HUD expose reveals troubling problems – National Consumers League
By Sally Greenberg, NCL Executive Director
Government agencies can be a tremendous boon to consumer protection. Examples abound: the Food and Drug Administration pulls a dangerous drug off the market or forces the recall of products contaminated with salmonella or E. Coli. The Federal Trade Commission holds a hearing on cramming on phone lines, and the Consumer Product Safety Commission looks at hazards to children from lead paint or dangerous toys.
Despite their good work, all government agencies need oversight from Congress, an Inspector General, a local town counsel, or state legislature in order to operate effectively and efficiently.
That clearly didn’t happen with the federal housing agency, the U.S. Department of Housing and Urban Development (HUD). The Washington Post’s recent expose on HUD’s utterly lackadaisical oversight and squandering of precious federal dollars used for housing projects is depressing. HUD allowed local housing agencies to dole out millions to troubled developers who started but didn’t finish jobs, leaving poor and middle class citizens in dire need of housing assistance without any recourse.
Twenty-eight thousand so-called affordable housing projects have had work started but have ultimately been left standing and are incomplete.
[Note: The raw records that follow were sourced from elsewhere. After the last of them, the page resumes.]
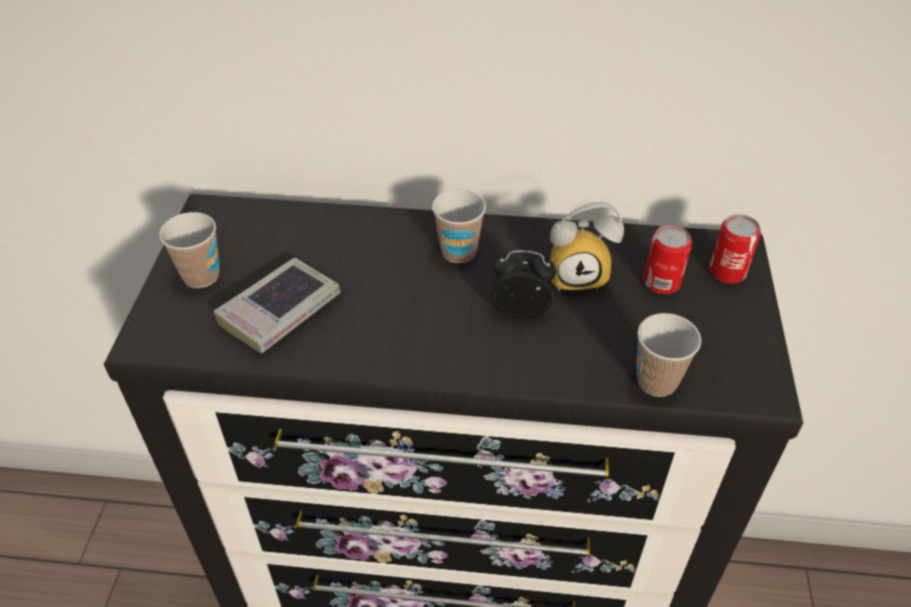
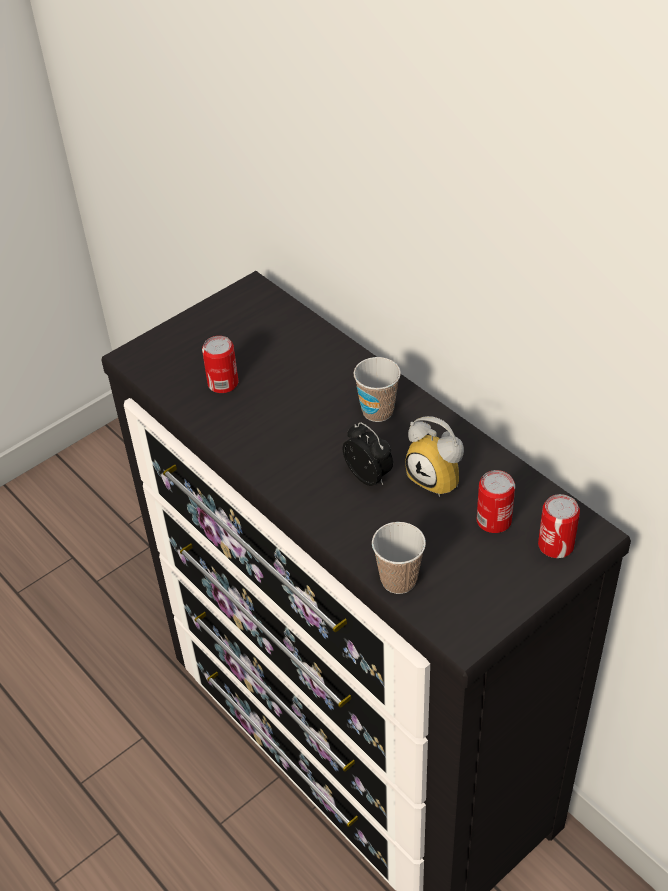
camera: 45 degrees right, 0 degrees up
(201, 276) = (203, 333): cup -> none
(280, 311) = (223, 383): book -> can

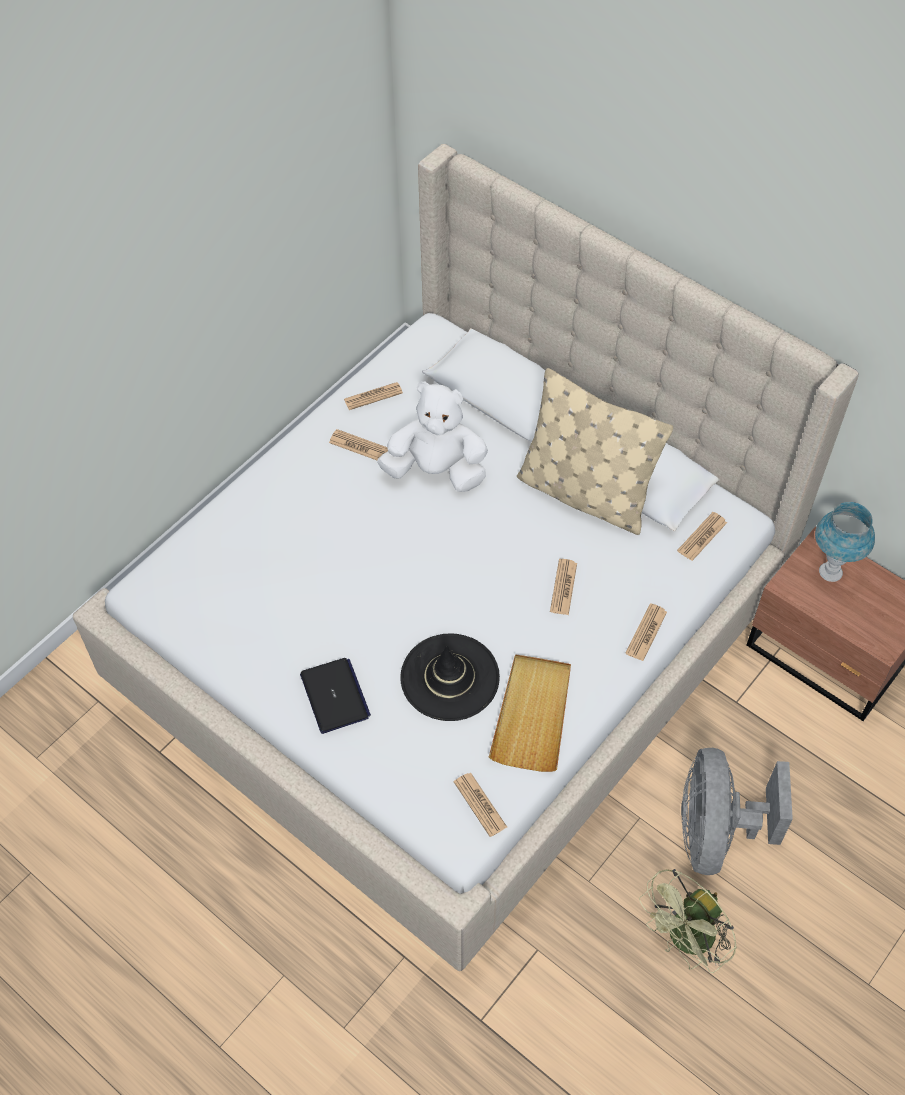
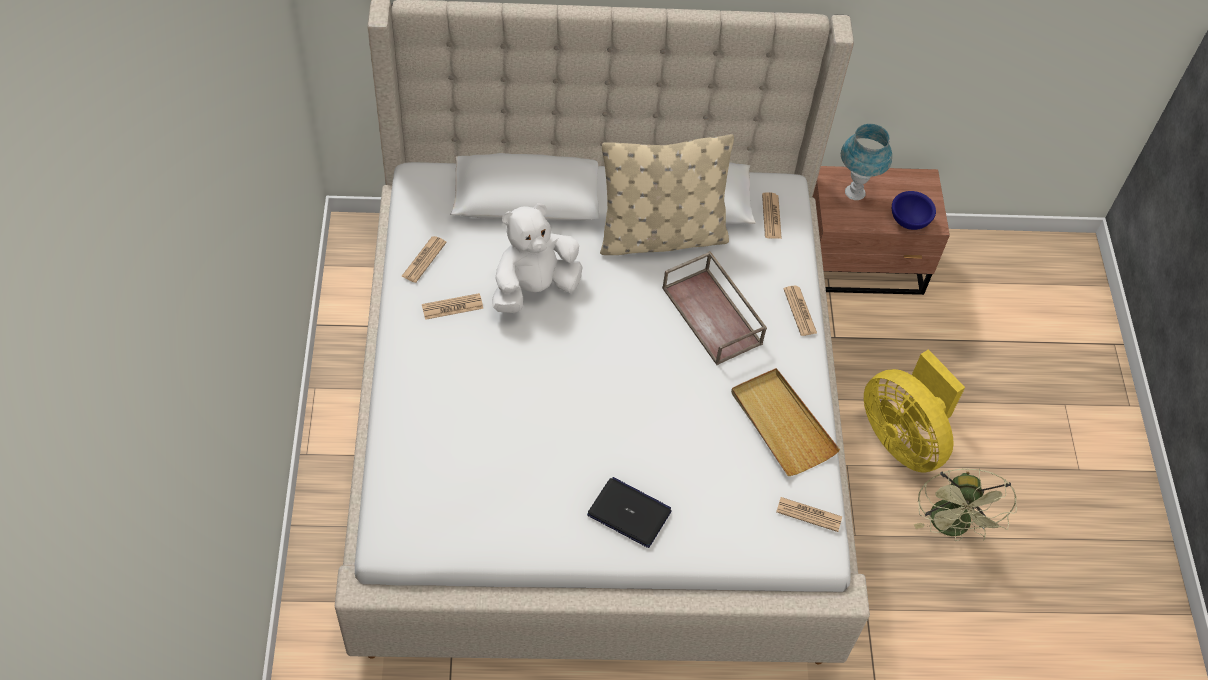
camera: 45 degrees left, 0 degrees up
(450, 677) = (699, 438): black hat -> none
(563, 587) = (713, 316): newspaper -> brown tray
(715, 832) = (903, 438): grey fan -> yellow fan
(861, 629) = (909, 220): none -> blue bowl

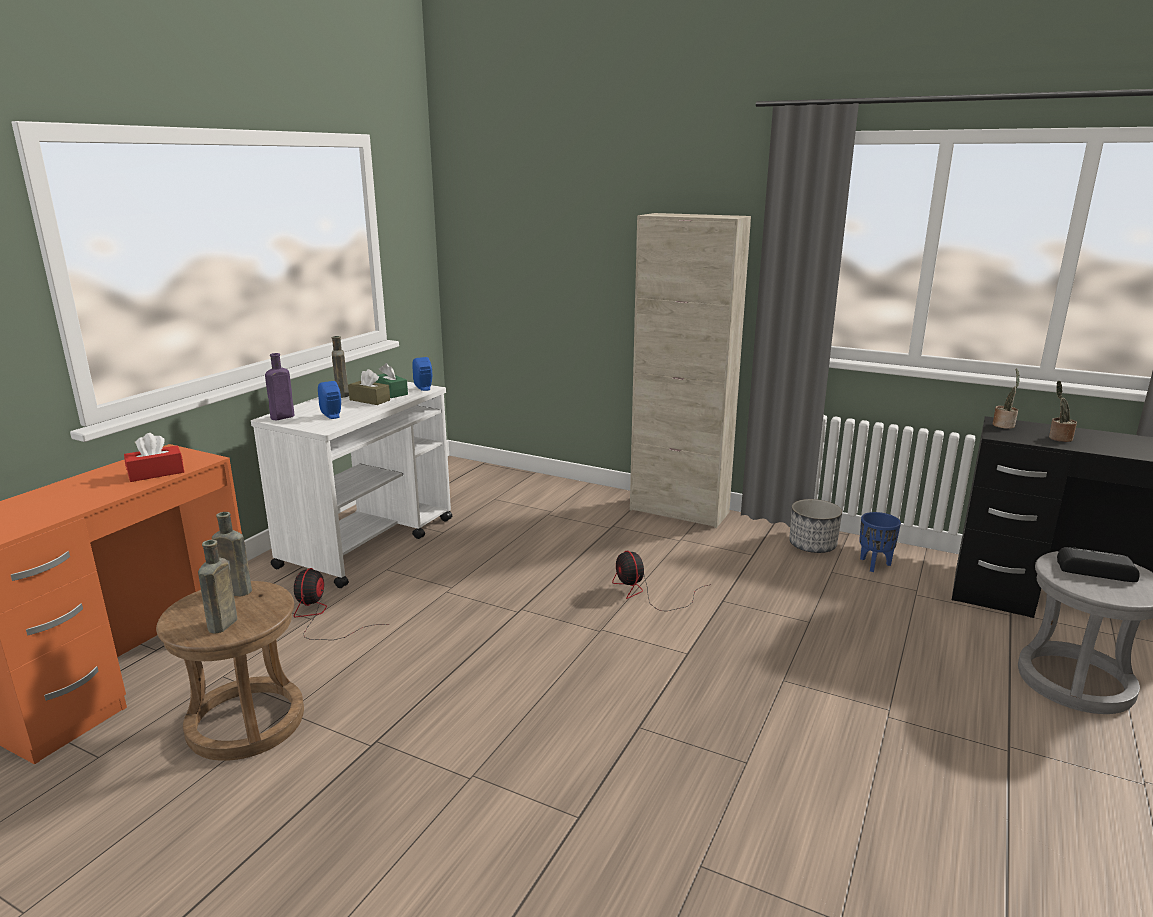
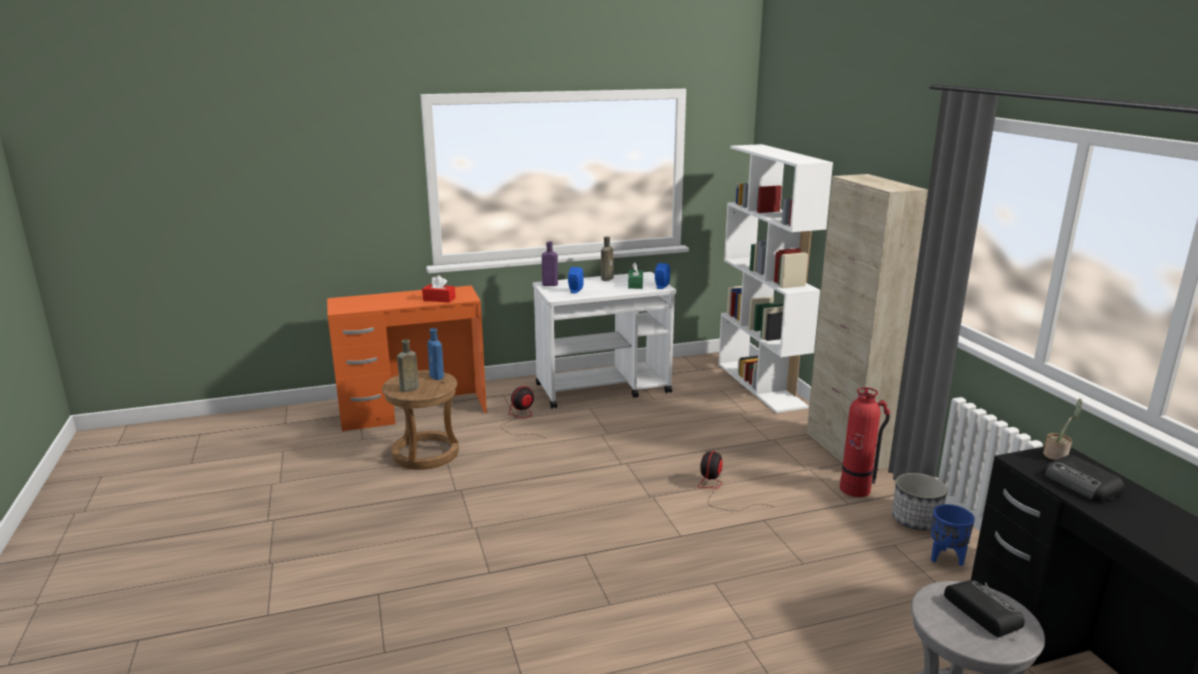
camera: 45 degrees right, 0 degrees up
(238, 591) = (437, 377): brown bottle -> blue bottle
(369, 400) = (614, 286): brown tissue box -> none
(523, 481) = (761, 385): none -> white bookcase
(738, 540) = (856, 489): none -> fire extinguisher
(1058, 438) = (1082, 485): potted plant -> radio

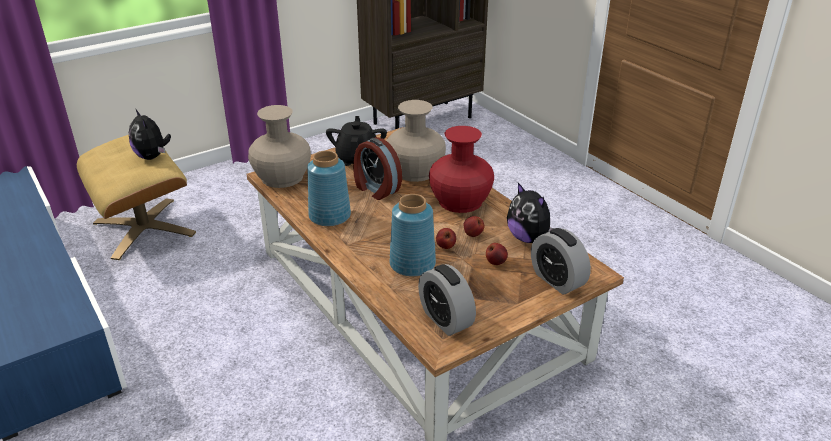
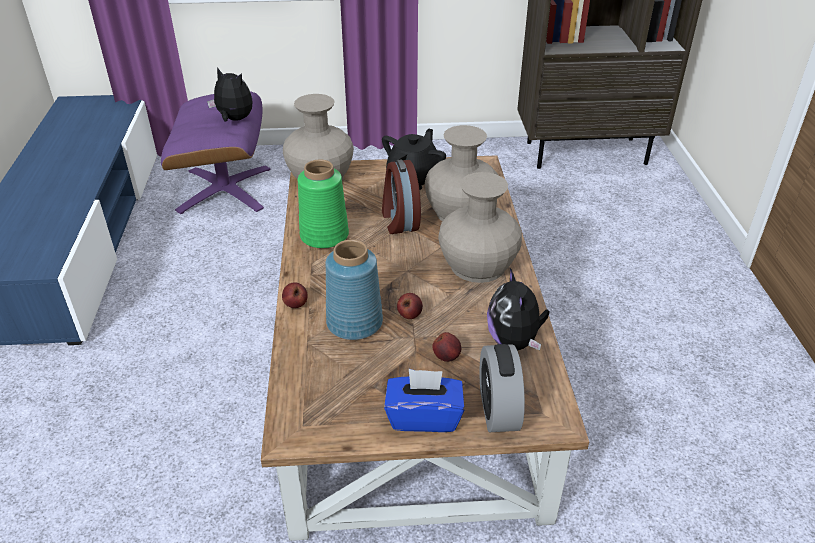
camera: 30 degrees right, 5 degrees up
(145, 228) = (225, 189): beige ottoman -> purple ottoman
(152, 157) = (234, 120): plush toy -> plush toy turned 120 degrees clockwise
(330, 216) = (325, 236): blue vase -> green vase
(445, 319) = (327, 404): alarm clock -> none
(460, 201) = (478, 265): red vase -> beige vase
(472, 235) = (452, 312): apple -> apple (295, 304)
(516, 302) = (424, 416): none -> blue tissue box

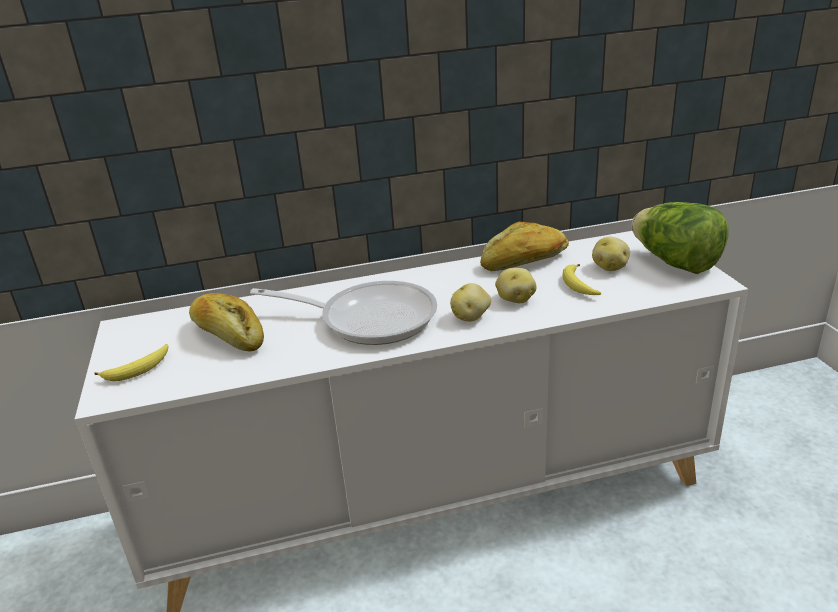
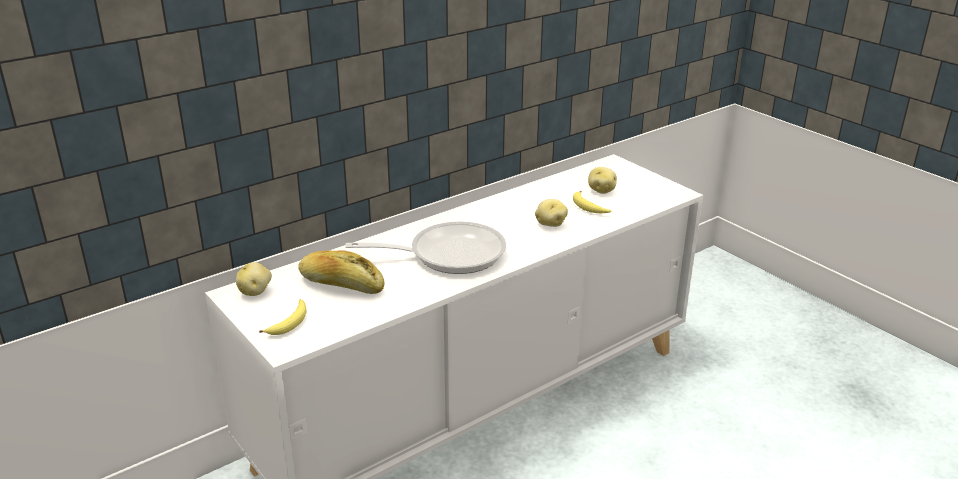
camera: 25 degrees left, 0 degrees up
(471, 317) = (527, 242): potato -> potato (255, 291)
(525, 261) = (535, 194): bread -> none
(675, 263) = (645, 182): lettuce -> none

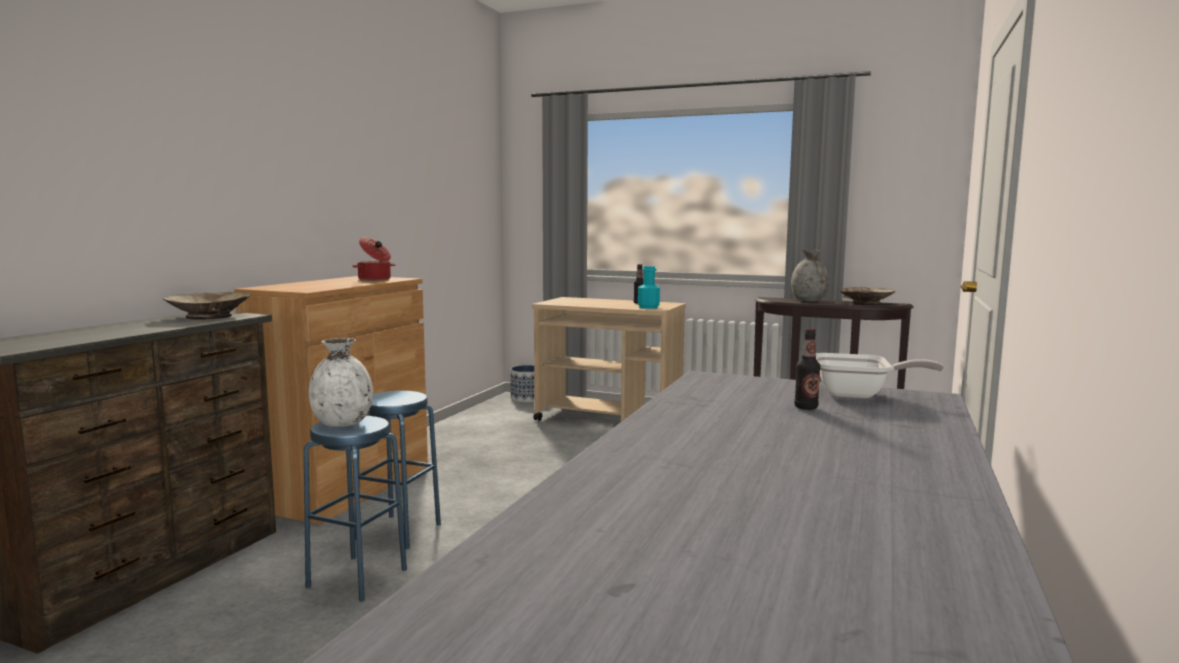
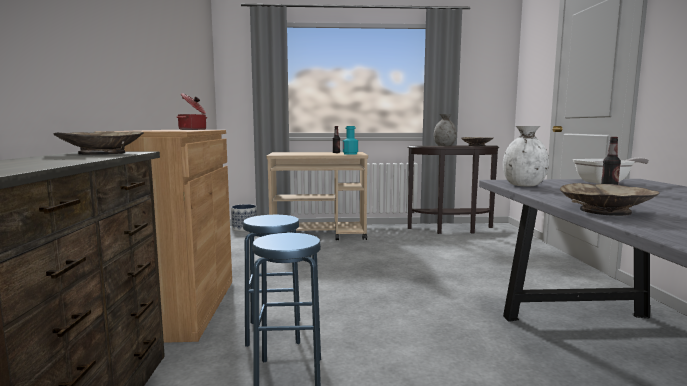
camera: 25 degrees left, 0 degrees up
(342, 423) = (278, 240): white vase -> white vase (524, 185)
(644, 439) = (605, 211): none -> beige bowl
In Prince Georges County outside of Washington DC, a nonprofit development company received $750,000 in 2005 to build dozens of homes. Six years later not a single house has been built. No one knows what happened to the money. It seems that HUD has a penchant for giving money to developers that have no land, permits, financial capacity, or commitments for private financing.
What I don’t understand is this: anyone who has had the good fortune to get a government grant is also faced with a pile of papers and dates and reports to comply with. This is a result of ensuring that those spending government funds – taxpayer funds – are held accountable. Why don’t those rules apply to developers who deal with HUD? What happens to the oversight of federal agencies that deal with the poor and disenfranchised? And where is Congress when it should be doing that ever-important oversight job?
None of this is good for the reputation of government, which, as I said at the outset, is empowered to protect the interests of all of the citizens and is critical for consumer protection because the market will never perform that function. We hope the Washington Post expose will help to turn things around at HUD and ensure that those who most need housing protections get the services they need.